**What is being asked:** Look through the records below for the line holding "Contract #5 – ITS Consultancy Services". Write it out exactly, with each following line through the line holding "The authors conclude".

*** Data shown ***

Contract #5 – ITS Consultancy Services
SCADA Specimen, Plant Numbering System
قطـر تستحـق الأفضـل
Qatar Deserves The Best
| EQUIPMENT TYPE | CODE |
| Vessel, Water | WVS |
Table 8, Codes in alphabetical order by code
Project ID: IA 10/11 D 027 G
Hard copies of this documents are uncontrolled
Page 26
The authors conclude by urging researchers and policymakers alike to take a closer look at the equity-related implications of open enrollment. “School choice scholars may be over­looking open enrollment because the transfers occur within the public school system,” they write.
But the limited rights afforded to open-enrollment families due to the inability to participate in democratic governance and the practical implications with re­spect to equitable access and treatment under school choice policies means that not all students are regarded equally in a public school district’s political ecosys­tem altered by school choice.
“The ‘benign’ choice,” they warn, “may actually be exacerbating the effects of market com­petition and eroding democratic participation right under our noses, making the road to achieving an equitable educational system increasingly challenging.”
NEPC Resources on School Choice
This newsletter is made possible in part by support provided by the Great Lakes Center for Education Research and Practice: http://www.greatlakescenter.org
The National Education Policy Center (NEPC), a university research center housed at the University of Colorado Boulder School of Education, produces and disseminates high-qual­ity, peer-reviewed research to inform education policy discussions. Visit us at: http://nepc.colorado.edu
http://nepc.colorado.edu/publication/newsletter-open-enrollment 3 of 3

***
*** Data shown ***

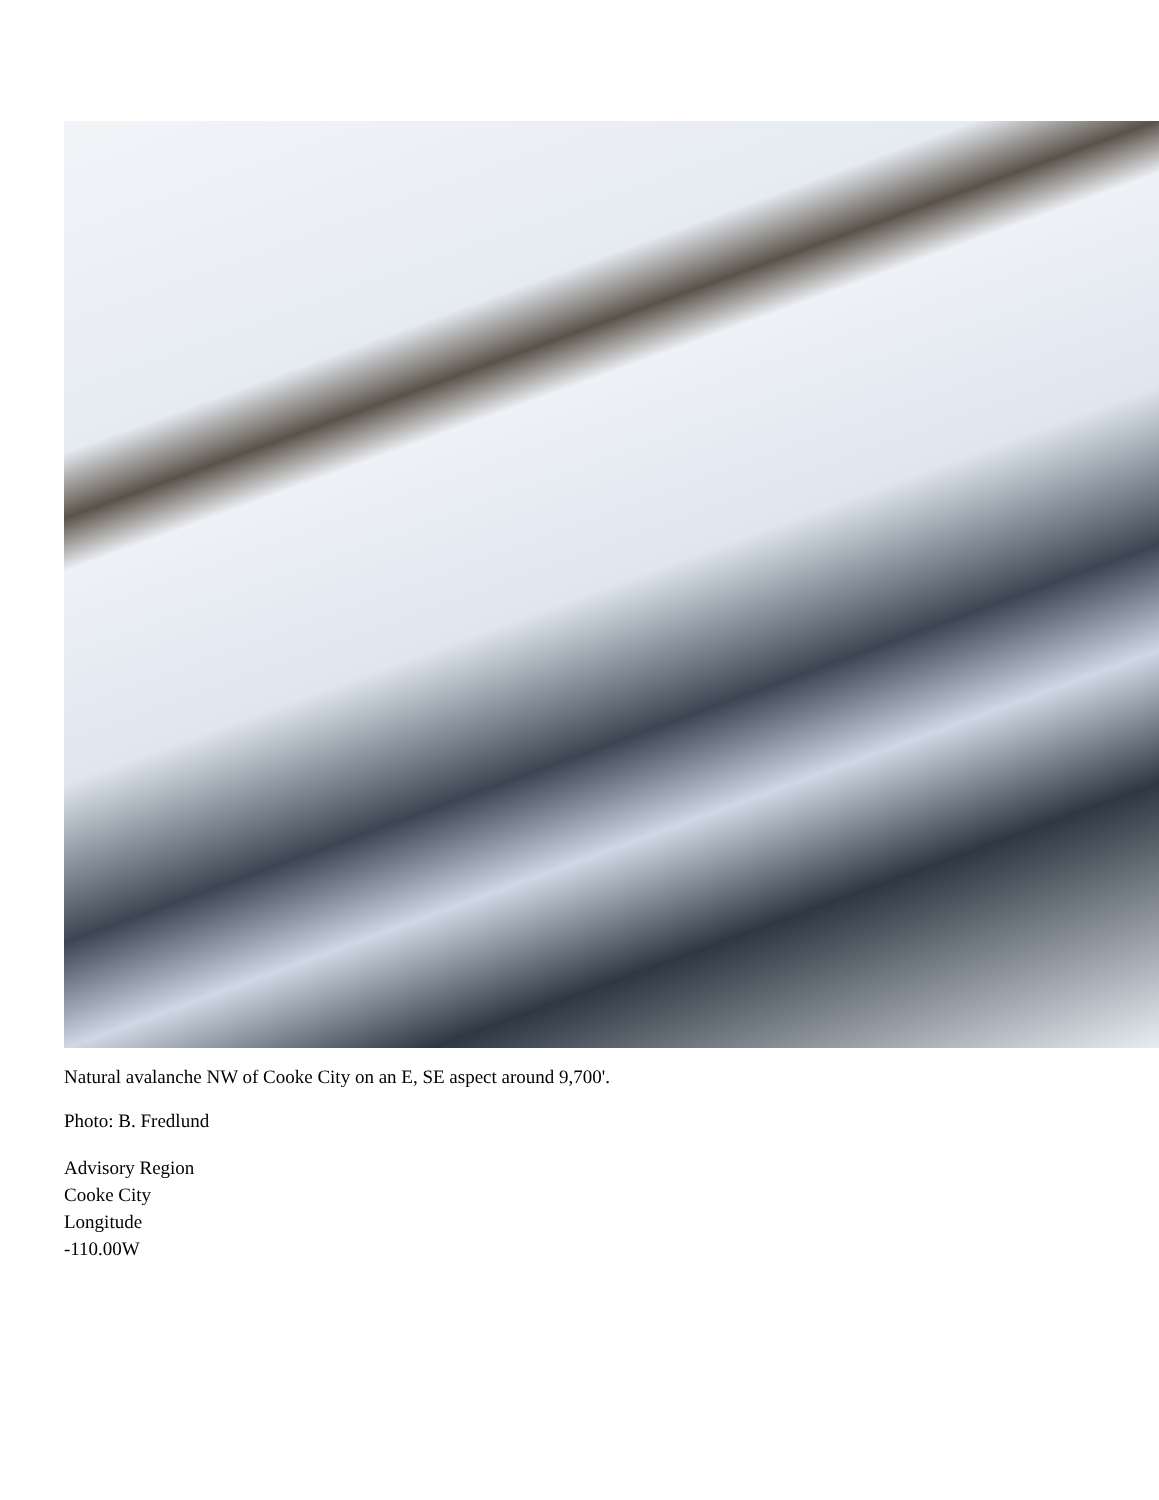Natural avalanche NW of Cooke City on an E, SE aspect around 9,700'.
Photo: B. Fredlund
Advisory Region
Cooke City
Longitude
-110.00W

***

**Answer to the exercise:**
Contract #5 – ITS Consultancy Services
SCADA Specimen, Plant Numbering System
قطـر تستحـق الأفضـل
Qatar Deserves The Best
| EQUIPMENT TYPE | CODE |
| Vessel, Water | WVS |
Table 8, Codes in alphabetical order by code
Project ID: IA 10/11 D 027 G
Hard copies of this documents are uncontrolled
Page 26
The authors conclude by urging researchers and policymakers alike to take a closer look at the equity-related implications of open enrollment. “School choice scholars may be over­looking open enrollment because the transfers occur within the public school system,” they write.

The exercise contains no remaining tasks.